## Document passage
- - - -

Personal information
- Full name: Ronald Oldham Doig
- Born: 10 July 1909 Fremantle, Western Australia
- Died: 17 September 1932 (aged 23) Beaconsfield, Western Australia

Playing career^{1}
- Years: Club / Games (Goals)
- 1927–32: South Fremantle / 99
- ^{1} Playing statistics correct to the end of 1932.

= Ron Doig Sr. =

Australian sportsman

Ronald Oldham Doig (10 July 1909 – 17 September 1932) was an Australian sportsman who played Australian rules football for South Fremantle in the West Australian Football League (WAFL) and first-class cricket with Western Australia.

A member of the famous Doig sporting family of Fremantle, Ron was a first cousin of Australian rules footballer George Doig. He made his debut for South Fremantle at the age of just 17 in 1927 and by 1930 was representing Western Australia at interstate football. He was captain of South Fremantle in 1931 and captain-coach in 1932.

On the cricket field, Doig was a right-arm fast-medium bowler and right-handed batsman. He made three first-class cricket appearances for Western Australia, the first of which came in 1926/27 against South Australia. Doig did not bowl and instead played as a top order batsman, making scores of eight and five.

He had to wait until 1931 to play again at first-class level, with his opportunity coming when South Africa toured. Batting at four, he failed to impress with the bat but took what would be the only wicket of his first-class career, bowling opener Herbie Taylor. When South Africa returned to Perth five months later, Doig made his only other first-class appearance but he did not affect the game.

- - - -

Rows contained in a dataset:
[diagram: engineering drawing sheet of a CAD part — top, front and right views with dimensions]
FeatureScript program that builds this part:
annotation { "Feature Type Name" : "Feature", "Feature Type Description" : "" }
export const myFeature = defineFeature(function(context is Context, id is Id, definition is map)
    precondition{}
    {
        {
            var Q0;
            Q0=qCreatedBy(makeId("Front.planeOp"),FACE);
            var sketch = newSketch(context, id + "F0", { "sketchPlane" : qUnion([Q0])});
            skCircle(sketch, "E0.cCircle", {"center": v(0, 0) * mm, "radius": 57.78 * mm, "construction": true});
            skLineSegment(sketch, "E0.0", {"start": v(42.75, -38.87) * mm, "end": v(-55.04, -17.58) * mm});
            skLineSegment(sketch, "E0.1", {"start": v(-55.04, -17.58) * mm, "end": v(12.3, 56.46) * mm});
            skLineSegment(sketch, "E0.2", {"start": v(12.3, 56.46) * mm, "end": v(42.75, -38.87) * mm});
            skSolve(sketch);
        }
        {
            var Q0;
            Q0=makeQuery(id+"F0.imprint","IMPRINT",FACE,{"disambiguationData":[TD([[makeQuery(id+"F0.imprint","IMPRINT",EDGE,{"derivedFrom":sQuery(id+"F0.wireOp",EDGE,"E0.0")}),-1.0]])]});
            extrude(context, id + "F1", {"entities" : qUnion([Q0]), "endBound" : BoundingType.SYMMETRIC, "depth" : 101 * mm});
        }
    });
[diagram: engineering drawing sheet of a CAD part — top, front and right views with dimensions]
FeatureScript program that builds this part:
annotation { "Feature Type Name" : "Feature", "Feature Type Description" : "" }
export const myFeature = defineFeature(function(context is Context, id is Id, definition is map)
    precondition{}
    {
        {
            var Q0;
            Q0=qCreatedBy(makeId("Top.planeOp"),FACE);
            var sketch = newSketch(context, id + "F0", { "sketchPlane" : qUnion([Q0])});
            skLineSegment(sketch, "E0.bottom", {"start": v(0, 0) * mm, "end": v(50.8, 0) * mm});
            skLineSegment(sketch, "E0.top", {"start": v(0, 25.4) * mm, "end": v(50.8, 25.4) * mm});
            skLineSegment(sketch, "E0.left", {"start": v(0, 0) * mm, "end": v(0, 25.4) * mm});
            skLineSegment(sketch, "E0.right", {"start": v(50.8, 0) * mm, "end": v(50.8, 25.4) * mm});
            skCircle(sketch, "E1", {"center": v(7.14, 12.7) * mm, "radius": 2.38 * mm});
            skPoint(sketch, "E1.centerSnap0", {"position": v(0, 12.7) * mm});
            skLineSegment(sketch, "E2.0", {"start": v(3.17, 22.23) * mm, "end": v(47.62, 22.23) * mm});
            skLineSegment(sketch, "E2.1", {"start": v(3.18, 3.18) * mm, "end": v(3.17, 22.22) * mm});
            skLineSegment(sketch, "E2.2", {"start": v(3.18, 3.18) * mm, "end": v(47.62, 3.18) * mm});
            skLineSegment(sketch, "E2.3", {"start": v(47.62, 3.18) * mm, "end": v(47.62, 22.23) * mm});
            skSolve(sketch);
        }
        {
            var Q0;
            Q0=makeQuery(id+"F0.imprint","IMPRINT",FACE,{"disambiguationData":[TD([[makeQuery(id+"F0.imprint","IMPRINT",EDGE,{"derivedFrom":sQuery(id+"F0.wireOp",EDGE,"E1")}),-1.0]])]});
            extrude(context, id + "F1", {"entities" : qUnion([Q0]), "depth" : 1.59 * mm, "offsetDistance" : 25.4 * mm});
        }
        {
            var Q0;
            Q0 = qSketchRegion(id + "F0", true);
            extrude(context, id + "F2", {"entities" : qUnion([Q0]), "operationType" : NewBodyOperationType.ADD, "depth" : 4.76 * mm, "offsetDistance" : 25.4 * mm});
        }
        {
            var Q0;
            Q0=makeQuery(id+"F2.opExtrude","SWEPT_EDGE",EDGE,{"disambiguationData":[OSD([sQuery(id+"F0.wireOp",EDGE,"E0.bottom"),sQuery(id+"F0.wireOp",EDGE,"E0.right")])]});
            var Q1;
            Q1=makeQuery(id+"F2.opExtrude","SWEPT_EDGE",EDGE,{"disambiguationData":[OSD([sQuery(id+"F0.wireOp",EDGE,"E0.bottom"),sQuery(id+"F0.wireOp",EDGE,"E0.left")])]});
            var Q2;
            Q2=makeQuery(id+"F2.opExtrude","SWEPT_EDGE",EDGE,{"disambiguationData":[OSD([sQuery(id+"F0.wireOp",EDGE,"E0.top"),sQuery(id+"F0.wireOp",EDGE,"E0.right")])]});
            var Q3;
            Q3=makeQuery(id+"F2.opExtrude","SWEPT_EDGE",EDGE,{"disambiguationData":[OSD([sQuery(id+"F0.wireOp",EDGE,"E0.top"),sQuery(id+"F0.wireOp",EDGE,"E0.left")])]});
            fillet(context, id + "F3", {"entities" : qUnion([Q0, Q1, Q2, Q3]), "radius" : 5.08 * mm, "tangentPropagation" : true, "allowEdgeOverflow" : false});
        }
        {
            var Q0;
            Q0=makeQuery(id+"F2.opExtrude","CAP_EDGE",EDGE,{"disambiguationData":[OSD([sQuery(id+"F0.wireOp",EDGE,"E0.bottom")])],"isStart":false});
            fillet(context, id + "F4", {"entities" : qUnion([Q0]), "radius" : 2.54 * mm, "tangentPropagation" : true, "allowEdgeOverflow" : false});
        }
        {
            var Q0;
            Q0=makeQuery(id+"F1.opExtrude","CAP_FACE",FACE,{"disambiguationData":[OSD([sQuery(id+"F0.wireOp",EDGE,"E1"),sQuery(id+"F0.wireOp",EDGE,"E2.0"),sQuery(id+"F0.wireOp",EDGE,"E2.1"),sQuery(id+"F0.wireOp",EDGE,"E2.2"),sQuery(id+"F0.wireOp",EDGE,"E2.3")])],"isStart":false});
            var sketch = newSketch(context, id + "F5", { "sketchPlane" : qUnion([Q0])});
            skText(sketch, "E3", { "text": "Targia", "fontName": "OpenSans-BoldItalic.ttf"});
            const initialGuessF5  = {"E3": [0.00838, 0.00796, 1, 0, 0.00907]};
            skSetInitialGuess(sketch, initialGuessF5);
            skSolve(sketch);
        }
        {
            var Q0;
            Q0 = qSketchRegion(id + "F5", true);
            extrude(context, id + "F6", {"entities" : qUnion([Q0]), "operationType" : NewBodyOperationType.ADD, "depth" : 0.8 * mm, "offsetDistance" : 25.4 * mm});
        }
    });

- - - -

## Using the information
A. Determine whether each of the following statements agrees with the Ron Doig biography, answering yes or no and quoting the deciding words: (i) Doig was captain-coach of South Fremantle in 1932. (ii) Doig bowled in his first-class match against South Australia in 1926/27. (iii) Herbie Taylor was the only batsman Doig dismissed in first-class cricket.
B. Using the Ron Doig biography, answer these questions:
(i) Where did Doig die?
(ii) How many games did he play for South Fremantle?
(iii) In what position did he bat when South Africa toured in 1931?

## Activity answers
A.
(i) Yes: "He was captain of South Fremantle in 1931 and captain-coach in 1932."
(ii) No: "Doig did not bowl and instead played as a top order batsman"
(iii) Yes: "took what would be the only wicket of his first-class career, bowling opener Herbie Taylor"

B.
(i) Beaconsfield, Western Australia
(ii) 99
(iii) Four